Personally, in the moments where I felt the most stretched this year (when wildfires left our air unbreathable and literally off the charts for air quality hazards), two things specifically brought me back from the panicked, “I need to get out of here now” place: 1)seeing a sunflower bloom in my front yard when we returned from our safer air retreat; 2) remembering my place in my own lineage— I was here because people before me survived. I would characterize these instances as observing and recognizing resilience in nature and remembering my place in the web of life. Since that time, I have called on the sunflower, the ancestors and my own resilience throughout this year in particular to flex resilience in new challenging situations: it feeds itself.
By re-collecting our resilience, we prime ourselves for the future AND we envision a future audience who can learn from our work and carry it forward.
How to Begin
- One of the simplest ways to engage your memory in this way is to practice recalling the highlights of your day at dinner or bedtime. I love to do this in conversation, but even calling back the events of the day as you tuck yourself into bed and close your eyes is a powerful shift towards reflection and intentionality.

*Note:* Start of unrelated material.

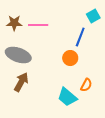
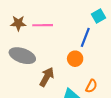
brown arrow: (21, 82) -> (47, 77), moved

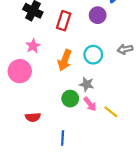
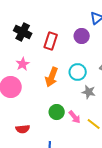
gray star: (87, 84) -> (89, 92), moved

- Journaling is magic. I place no requirements upon myself with respect to content (sometimes I need to vent, sometimes I want to write about a global news event, everything is welcome). Over the past year, I began journaling first thing in the morning, before my meditation; this has helped my meditation practice, too.
- Creating writings, artwork, collections, interviews based on prompts. This is profound, because it invites us to consider our lives from a perspective that might not have been instinctual; in other words, prompts invite us to consider things from a new angle.
What is your practice of remembering like?